- **Problem requirements**: In the kernel API page, swap every "KillProcess" for "TerminateProcess" in the part between "Only InitializeProcess" and "ready to run.", inclusive, and write out that part.

- **Extract**:

★ ★ ★ ★ ★ ★ ★

Kernel API
Generally, userspace applications will not have the capability to message the kernel. Those that can, such as the app store, have full control over starting and stopping all userspace processes.
The kernel runtime task accepts one kind of Request
:
#![allow(unused)] fn main() { /// IPC format for requests sent to kernel runtime module #[derive(Debug, Serialize, Deserialize)] pub enum KernelCommand { /// RUNTIME ONLY: used to notify the kernel that booting is complete and /// all processes have been loaded in from their persisted or bootstrapped state. Booted, /// Tell the kernel to install and prepare a new process for execution. /// The process will not begin execution until the kernel receives a /// `RunProcess` command with the same `id`. /// /// The process that sends this command will be given messaging capabilities /// for the new process if `public` is false. /// /// All capabilities passed into initial_capabilities must be held by the source /// of this message, or the kernel will discard them (silently for now). InitializeProcess { id: ProcessId, wasm_bytes_handle: String, wit_version: Option<u32>, on_exit: OnExit, initial_capabilities: HashSet<Capability>, public: bool, }, /// Create an arbitrary capability and grant it to a process. GrantCapabilities { target: ProcessId, capabilities: Vec<Capability>, }, /// Drop capabilities. Does nothing if process doesn't have these caps DropCapabilities { target: ProcessId, capabilities: Vec<Capability>, }, /// Tell the kernel to run a process that has already been installed. /// TODO: in the future, this command could be extended to allow for /// resource provision. RunProcess(ProcessId), /// Kill a running process immediately. This may result in the dropping / mishandling of messages! KillProcess(ProcessId), /// RUNTIME ONLY: notify the kernel that the runtime is shutting down and it /// should gracefully stop and persist the running processes. Shutdown, /// Ask kernel to produce debugging information Debug(KernelPrint), } }
All KernelCommand
s are sent in the body field of a Request
, serialized to JSON.
Only InitializeProcess
, RunProcess
, and KillProcess
will give back a Response
, also serialized to JSON text bytes using serde_json
:
#![allow(unused)] fn main() { pub enum KernelResponse { InitializedProcess, // given back after a successful InitializeProcess InitializeProcessError, // given back after a failed InitializeProcess StartedProcess, // given back after a successful RunProcess RunProcessError, // given back after a failed RunProcess KilledProcess(ProcessId), // given back after a KillProcess request } }
Booted
Purely for internal use within the kernel. Sent by the kernel, to the kernel, to indicate that all persisted processes have been initialized and are ready to run.

★ ★ ★ ★ ★ ★ ★

- **Listed records**:
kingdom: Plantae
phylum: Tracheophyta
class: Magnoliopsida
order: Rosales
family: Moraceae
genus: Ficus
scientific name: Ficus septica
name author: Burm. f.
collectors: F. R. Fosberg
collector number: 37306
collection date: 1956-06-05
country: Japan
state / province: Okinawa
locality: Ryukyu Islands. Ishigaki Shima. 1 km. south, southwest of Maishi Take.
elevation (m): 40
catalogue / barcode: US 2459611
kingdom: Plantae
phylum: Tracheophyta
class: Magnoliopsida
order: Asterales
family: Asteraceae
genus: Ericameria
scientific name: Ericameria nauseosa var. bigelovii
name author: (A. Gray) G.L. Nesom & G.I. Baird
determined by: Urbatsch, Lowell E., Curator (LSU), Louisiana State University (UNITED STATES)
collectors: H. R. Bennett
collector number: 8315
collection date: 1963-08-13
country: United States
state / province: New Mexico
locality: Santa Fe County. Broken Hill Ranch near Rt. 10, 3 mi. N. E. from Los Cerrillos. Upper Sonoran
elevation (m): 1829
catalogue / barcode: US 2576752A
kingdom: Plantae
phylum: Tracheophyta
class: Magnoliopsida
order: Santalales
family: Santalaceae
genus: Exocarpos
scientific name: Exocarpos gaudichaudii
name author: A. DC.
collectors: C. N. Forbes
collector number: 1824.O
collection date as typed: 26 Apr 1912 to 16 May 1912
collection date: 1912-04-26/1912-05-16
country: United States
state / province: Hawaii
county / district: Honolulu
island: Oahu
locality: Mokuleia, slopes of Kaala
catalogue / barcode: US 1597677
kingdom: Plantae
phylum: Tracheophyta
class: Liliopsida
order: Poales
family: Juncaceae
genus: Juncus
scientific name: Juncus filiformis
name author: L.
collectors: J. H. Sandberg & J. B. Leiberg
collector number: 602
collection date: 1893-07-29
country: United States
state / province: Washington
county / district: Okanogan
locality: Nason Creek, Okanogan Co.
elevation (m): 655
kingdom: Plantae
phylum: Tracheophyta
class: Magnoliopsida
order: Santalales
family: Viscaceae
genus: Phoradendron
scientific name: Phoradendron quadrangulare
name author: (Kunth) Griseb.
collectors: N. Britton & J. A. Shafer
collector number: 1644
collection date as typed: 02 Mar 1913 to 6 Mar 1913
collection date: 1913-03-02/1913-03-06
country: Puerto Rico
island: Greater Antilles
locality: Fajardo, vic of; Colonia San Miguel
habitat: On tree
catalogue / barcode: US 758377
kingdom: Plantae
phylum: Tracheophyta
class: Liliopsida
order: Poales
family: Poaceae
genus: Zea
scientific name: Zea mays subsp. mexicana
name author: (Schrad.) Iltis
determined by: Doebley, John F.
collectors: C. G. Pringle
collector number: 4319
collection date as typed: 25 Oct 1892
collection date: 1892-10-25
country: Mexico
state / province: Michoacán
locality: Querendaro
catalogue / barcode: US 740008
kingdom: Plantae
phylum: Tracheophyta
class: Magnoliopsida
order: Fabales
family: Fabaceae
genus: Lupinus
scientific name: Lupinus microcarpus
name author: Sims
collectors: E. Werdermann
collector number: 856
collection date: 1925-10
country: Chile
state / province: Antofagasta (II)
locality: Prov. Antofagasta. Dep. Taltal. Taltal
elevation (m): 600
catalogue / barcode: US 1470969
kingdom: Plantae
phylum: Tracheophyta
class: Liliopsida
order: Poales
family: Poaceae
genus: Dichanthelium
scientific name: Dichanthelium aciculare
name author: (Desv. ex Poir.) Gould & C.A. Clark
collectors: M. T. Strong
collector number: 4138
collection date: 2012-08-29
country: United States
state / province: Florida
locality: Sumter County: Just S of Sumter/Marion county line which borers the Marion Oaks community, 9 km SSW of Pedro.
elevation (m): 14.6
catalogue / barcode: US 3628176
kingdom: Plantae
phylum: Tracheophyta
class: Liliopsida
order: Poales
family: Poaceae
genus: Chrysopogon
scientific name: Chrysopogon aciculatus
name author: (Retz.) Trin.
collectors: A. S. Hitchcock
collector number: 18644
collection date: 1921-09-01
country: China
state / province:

★ ★ ★ ★ ★ ★ ★

- **Task solution**:
Only InitializeProcess
, RunProcess
, and TerminateProcess
will give back a Response
, also serialized to JSON text bytes using serde_json
:
#![allow(unused)] fn main() { pub enum KernelResponse { InitializedProcess, // given back after a successful InitializeProcess InitializeProcessError, // given back after a failed InitializeProcess StartedProcess, // given back after a successful RunProcess RunProcessError, // given back after a failed RunProcess KilledProcess(ProcessId), // given back after a TerminateProcess request } }
Booted
Purely for internal use within the kernel. Sent by the kernel, to the kernel, to indicate that all persisted processes have been initialized and are ready to run.